> _Exercise brief_
Return each line of the records holding the string "Friendly".

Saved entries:
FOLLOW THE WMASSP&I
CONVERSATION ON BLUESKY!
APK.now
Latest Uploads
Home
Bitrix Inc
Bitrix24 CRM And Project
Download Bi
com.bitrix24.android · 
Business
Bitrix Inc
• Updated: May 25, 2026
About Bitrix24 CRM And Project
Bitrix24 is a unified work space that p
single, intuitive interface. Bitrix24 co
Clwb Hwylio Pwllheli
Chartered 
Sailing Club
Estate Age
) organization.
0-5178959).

* * *

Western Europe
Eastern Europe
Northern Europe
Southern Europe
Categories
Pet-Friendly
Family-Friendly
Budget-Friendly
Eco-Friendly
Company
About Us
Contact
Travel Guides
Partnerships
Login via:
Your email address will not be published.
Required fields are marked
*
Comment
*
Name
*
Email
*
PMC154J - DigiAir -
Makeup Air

> _Task answer_
Pet-Friendly
Family-Friendly
Budget-Friendly
Eco-Friendly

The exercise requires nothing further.